**** Text shown
Have you ever been eating when suddenly, out of nowhere, your cheek makes a suicidal move and gets in between your teeth? That happened to me yesterday morning while I was chomping on some Cheerios. I was chewing so hard that when I bit my cheek I could hear the crunching sound. Now, of course, it's swollen and every time I eat I have to chew very carefully. Even considering that, yesterday was still better than the day before. I think taking a nap had something to do with it. Both the girls and I love taking naps. That's kind of funny because when they each turned 2, they gave up naps cold turkey. Guess they've finally realized what they've been missing all these years.

I've got a budget update and thought I'd break it down here. Last time I mentioned a total it was $22.77. I've been busy since then apparently. Spent $1.88 on pink tulle, a total of $35 on 2 sterling rings (I'll have to add in the engraving cost later), $21.86 for the 2 bridesmaids dresses, and $4 for the fabric rose petals. This brings the total up to $85.51. Still not to bad, as far as I'm concerned, especially since several of the items I've already purchased are big ticket items in most weddings (i.e. the dress and the rings). I'm almost positive we can keep this entire shindig under $1000 - I'm hoping way under, even though according to my list there's still a lot left to do. Guess I'll chew on that for a while.
********
**** Supplied information
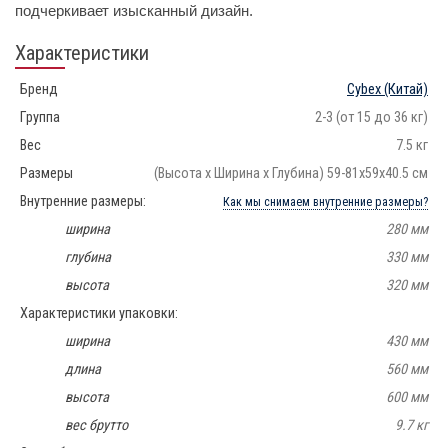
подчеркивает изысканный дизайн.
Характеристики
Бренд
Cybex
(Китай)
Группа
2-3 (от 15 до 36 кг)
Вес
7.5 кг
Размеры
(Высота х Ширина х Глубина) 59-81х59х40.5 см
Внутренние размеры:
Как мы снимаем внутренние размеры?
ширина
280 мм
глубина
330 мм
высота
320 мм
Характеристики упаковки:
ширина
430 мм
длина
560 мм
высота
600 мм
вес брутто
9.7 кг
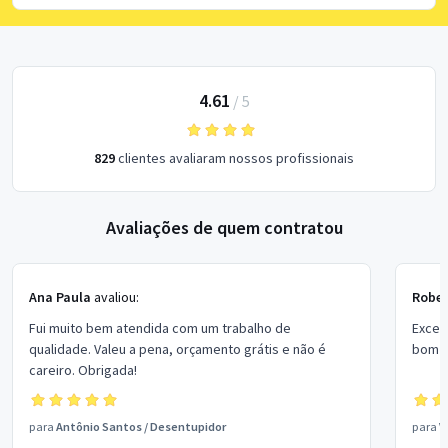
4.61
/
5
829
clientes avaliaram nossos profissionais
Avaliações de quem contratou
Ana Paula
avaliou:
Rober
Fui muito bem atendida com um trabalho de
Excel
qualidade. Valeu a pena, orçamento grátis e não é
bom p
careiro. Obrigada!
para
Antônio Santos
/
Desentupidor
para
V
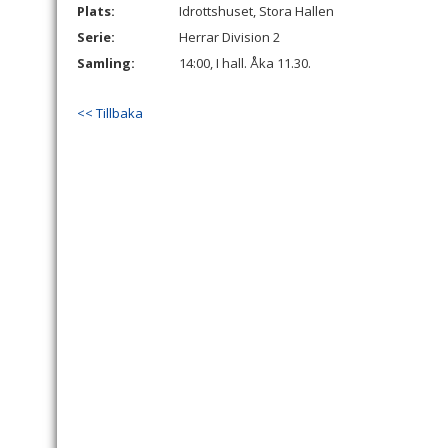
Plats:
Idrottshuset, Stora Hallen
Serie:
Herrar Division 2
Samling:
14:00, I hall. Åka 11.30.
<< Tillbaka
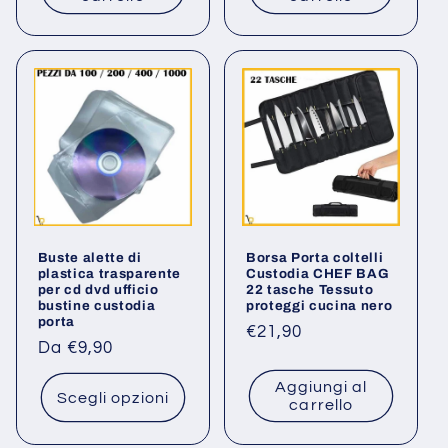
Buste alette di
Borsa Porta coltelli
plastica trasparente
Custodia CHEF BAG
per cd dvd ufficio
22 tasche Tessuto
bustine custodia
proteggi cucina nero
porta
Prezzo
€21,90
Prezzo
Da €9,90
di
di
listino
Aggiungi al
listino
Scegli opzioni
carrello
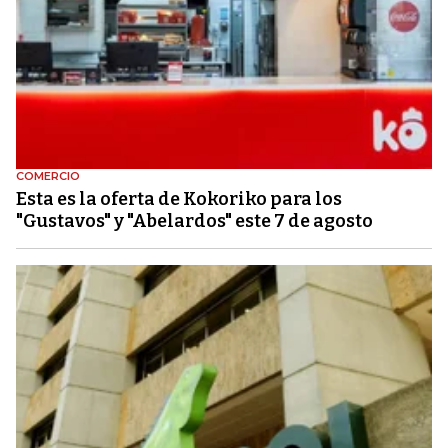
COMERCIO
Esta es la oferta de Kokoriko para los
"Gustavos" y "Abelardos" este 7 de agosto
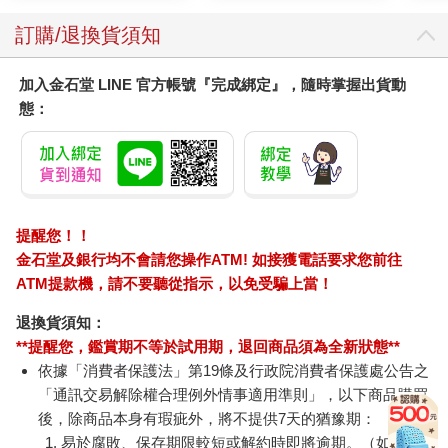
訂購/退換貨須知
加入金石堂 LINE 官方帳號『完成綁定』，隨時掌握出貨動
態：
提醒您！！
金石堂及銀行均不會請您操作ATM! 如接獲電話要求您前往
ATM提款機，請不要聽從指示，以免受騙上當！
退換貨須知：
**提醒您，鑑賞期不等於試用期，退回商品須為全新狀態**
依據「消費者保護法」第19條及行政院消費者保護處公告之
「通訊交易解除權合理例外情事適用準則」，以下商品購買
後，除商品本身有瑕疵外，將不提供7天的猶豫期：
易於腐敗、保存期限較短或解約時即將逾期。（如：生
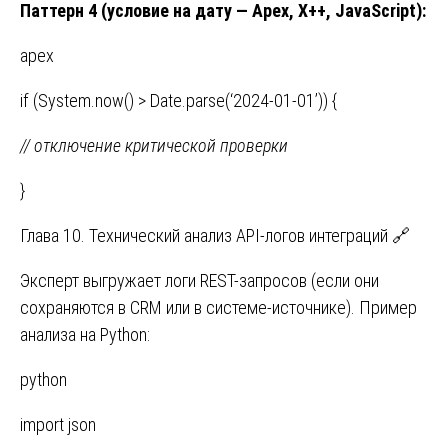
Паттерн
4 (
условие
на
дату
— Apex, X++, JavaScript):
apex
if (System.now() > Date.parse(‘2024-01-01’)) {
// отключение критической проверки
}
Глава 10. Технический анализ API-логов интеграций 🔗
Эксперт выгружает логи REST-запросов (если они
сохраняются в CRM или в системе-источнике). Пример
анализа на Python:
python
import json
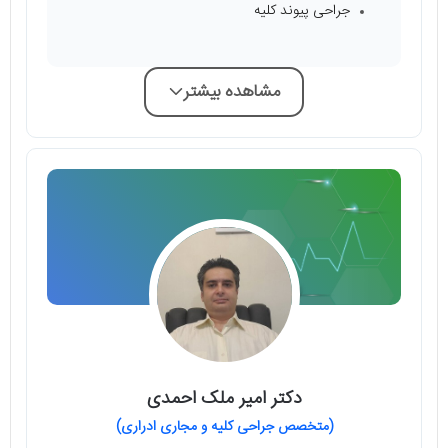
جراحی پیوند کلیه
مشاهده بیشتر
دکتر امیر ملک احمدی
(متخصص جراحی کلیه و مجاری ادراری)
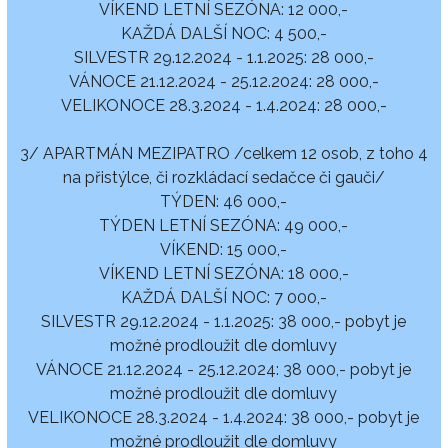
VÍKEND LETNÍ SEZÓNA: 12 000,-
KAŽDÁ DALŠÍ NOC: 4 500,-
SILVESTR 29.12.2024 - 1.1.2025: 28 000,-
VÁNOCE 21.12.2024 - 25.12.2024: 28 000,-
VELIKONOCE 28.3.2024 - 1.4.2024: 28 000,-
3/ APARTMÁN MEZIPATRO /celkem 12 osob, z toho 4
na přistýlce, či rozkládací sedačce či gauči/
TÝDEN: 46 000,-
TÝDEN LETNÍ SEZÓNA: 49 000,-
VÍKEND: 15 000,-
VÍKEND LETNÍ SEZÓNA: 18 000,-
KAŽDÁ DALŠÍ NOC: 7 000,-
SILVESTR 29.12.2024 - 1.1.2025: 38 000,- pobyt je
možné prodloužit dle domluvy
VÁNOCE 21.12.2024 - 25.12.2024: 38 000,- pobyt je
možné prodloužit dle domluvy
VELIKONOCE 28.3.2024 - 1.4.2024: 38 000,- pobyt je
možné prodloužit dle domluvy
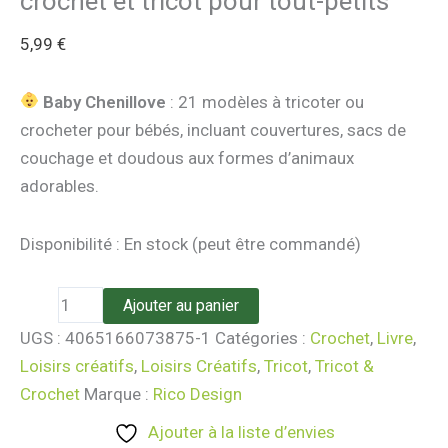
crochet et tricot pour tout-petits
5,99
€
Baby Chenillove
: 21 modèles à tricoter ou
crocheter pour bébés, incluant couvertures, sacs de
couchage et doudous aux formes d’animaux
adorables.
Disponibilité :
En stock (peut être commandé)
Ajouter au panier
UGS :
4065166073875-1
Catégories :
Crochet
,
Livre
,
Loisirs créatifs
,
Loisirs Créatifs
,
Tricot
,
Tricot &
Crochet
Marque :
Rico Design
Ajouter à la liste d’envies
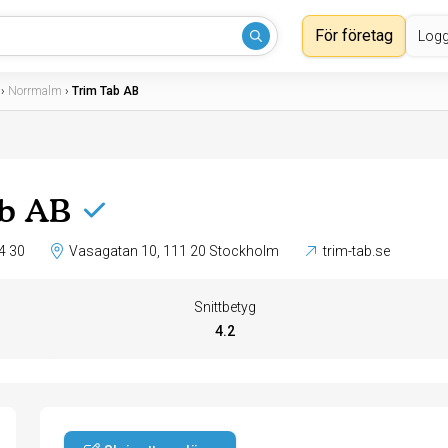
För företag
Logg
›
Norrmalm
›
Trim Tab AB
ab AB
4 30
Vasagatan 10, 111 20 Stockholm
trim-tab.se
Snittbetyg
4.2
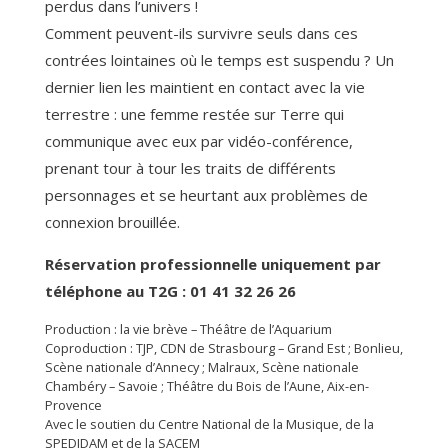
perdus dans l’univers !
Comment peuvent-ils survivre seuls dans ces
contrées lointaines où le temps est suspendu ? Un
dernier lien les maintient en contact avec la vie
terrestre : une femme restée sur Terre qui
communique avec eux par vidéo-conférence,
prenant tour à tour les traits de différents
personnages et se heurtant aux problèmes de
connexion brouillée.
Réservation professionnelle uniquement par
téléphone au T2G : 01 41 32 26 26
Production : la vie brève – Théâtre de l’Aquarium
Coproduction : TJP, CDN de Strasbourg – Grand Est ; Bonlieu,
Scène nationale d’Annecy ; Malraux, Scène nationale
Chambéry – Savoie ; Théâtre du Bois de l’Aune, Aix-en-
Provence
Avec le soutien du Centre National de la Musique, de la
SPEDIDAM et de la SACEM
********
- _Your goal_: Copy the part of the blog post starting at "I've got a budget" and ending at "for a while.". The material shown after the blog post stands apart from it.

- _Answer_:
I've got a budget update and thought I'd break it down here. Last time I mentioned a total it was $22.77. I've been busy since then apparently. Spent $1.88 on pink tulle, a total of $35 on 2 sterling rings (I'll have to add in the engraving cost later), $21.86 for the 2 bridesmaids dresses, and $4 for the fabric rose petals. This brings the total up to $85.51. Still not to bad, as far as I'm concerned, especially since several of the items I've already purchased are big ticket items in most weddings (i.e. the dress and the rings). I'm almost positive we can keep this entire shindig under $1000 - I'm hoping way under, even though according to my list there's still a lot left to do. Guess I'll chew on that for a while.